(Text passage)
- Opening Delimiter -
Introduction

I have a link to the code I used for this tutorial on github

I am going to walk you through how to seperate your markdown files in Gatsby in a way that makes more sense then a frontmatter field.

How splitting up markdown is normally done

For the longest time I had to use solutions like front matter fields to specify the difference between posts and pages types

Before I learned you could tell GraphQL to know the which markdown file was a page or post. My front matter would look something like this:

				
--- title: 'How to be productive as a programmer with ADHD' date: '2020-06-19' published: true tags: ['adhd', 'productivity'] coverImage: cover.jpg type: article description: Being productive while having ADHD can sometimes feel like a colossal task. ---

I would use type: article so I could filter out only posts or articles.

Why its bad

  • Adds extra syntax to every markdown file
  • It can easily become error prone
  • File Systems were designed for this task.

I wanted to simplify how my blog generated articles so I could focus on creating content and not figuring out why a post was missing.

And I already had a folder structure like this:

Wouldn’t it be nice if GatsbyJS knew if a markdown file was a page or blog post based on the folder it's in?

That makes more sense to me.

Prerequisites

You need to have gatsby-source-filesystem installed.

If you are using gatsby-transform-remark or gatsby-plugin-mdx you will already have this installed. 👍

Step 1 - Create the folder structure

Create the folder structure you want to use.

I like to separate my posts from my code so I put mine at the root level like this project-folder/content

This is the folder structure I will use

				
📂 content ├── 📂 blog ├── 📂 hello-world ├── 📄 index.md └── 🖼 salty_egg.jpg ├── 📂 my-second-post └── 📄 index.md └── 📂 new-beginnings └── 📄 index.md └── 📂 pages ├── 📂 about ├── 📄 index.md └── 🖼 profile-pic.jpg └── 📂 now └── 📄 now.md

Each page or blog post has its own folder. This makes it easy to keep images or files it needs organized.

Step 2 - Set up the file system in Gatsby

Install gatsby-source-filesystem if you don’t have it

				
yarn add gatsby-source-filesystem

We are going to be using the Gatsby Source File System to separate our folders.

To do this, first add gatsby-source-filesystem as a plugin to gatsby.config.js . You might already have this added.

For each type of content you want separated add a new gatsby source filesystem object with the name and path.

In our case, we want to separate posts and pages, so we need 2 sections.

It should look something like this:

				
plugins: [ { resolve: `gatsby-source-filesystem`, options: { path: `${__dirname}/content/blog`, name: `blog`, }, }, { resolve: `gatsby-source-filesystem`, options: { path: `${__dirname}/content/pages`, name: `page`, }, }, ... }

Step 3 - Update Gatsby config

In gatsby-node.js add this code to onCreateNode.
- Closing Delimiter -
(Study questions)
1. Copy the stretch of the Gatsby markdown tutorial from "I would use" through "for this task." word for word.
2. According to the Gatsby markdown tutorial, which plugin must be installed before following the steps?

(Data listing)
- Opening Delimiter -
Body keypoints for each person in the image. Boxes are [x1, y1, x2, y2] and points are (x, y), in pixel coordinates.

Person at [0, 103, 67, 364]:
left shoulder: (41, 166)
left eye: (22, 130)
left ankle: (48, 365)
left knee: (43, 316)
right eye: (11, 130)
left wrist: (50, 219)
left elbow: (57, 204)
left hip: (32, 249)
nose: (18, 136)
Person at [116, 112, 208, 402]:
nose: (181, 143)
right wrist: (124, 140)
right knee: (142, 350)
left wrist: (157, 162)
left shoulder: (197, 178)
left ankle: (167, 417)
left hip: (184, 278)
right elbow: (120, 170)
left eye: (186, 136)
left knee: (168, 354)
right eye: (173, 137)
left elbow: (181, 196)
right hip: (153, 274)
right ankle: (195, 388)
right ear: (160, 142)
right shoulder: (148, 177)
- Closing Delimiter -
(Exercise results)
1.
I would use type: article so I could filter out only posts or articles.

Why its bad

  • Adds extra syntax to every markdown file
  • It can easily become error prone
  • File Systems were designed for this task.

2. gatsby-source-filesystem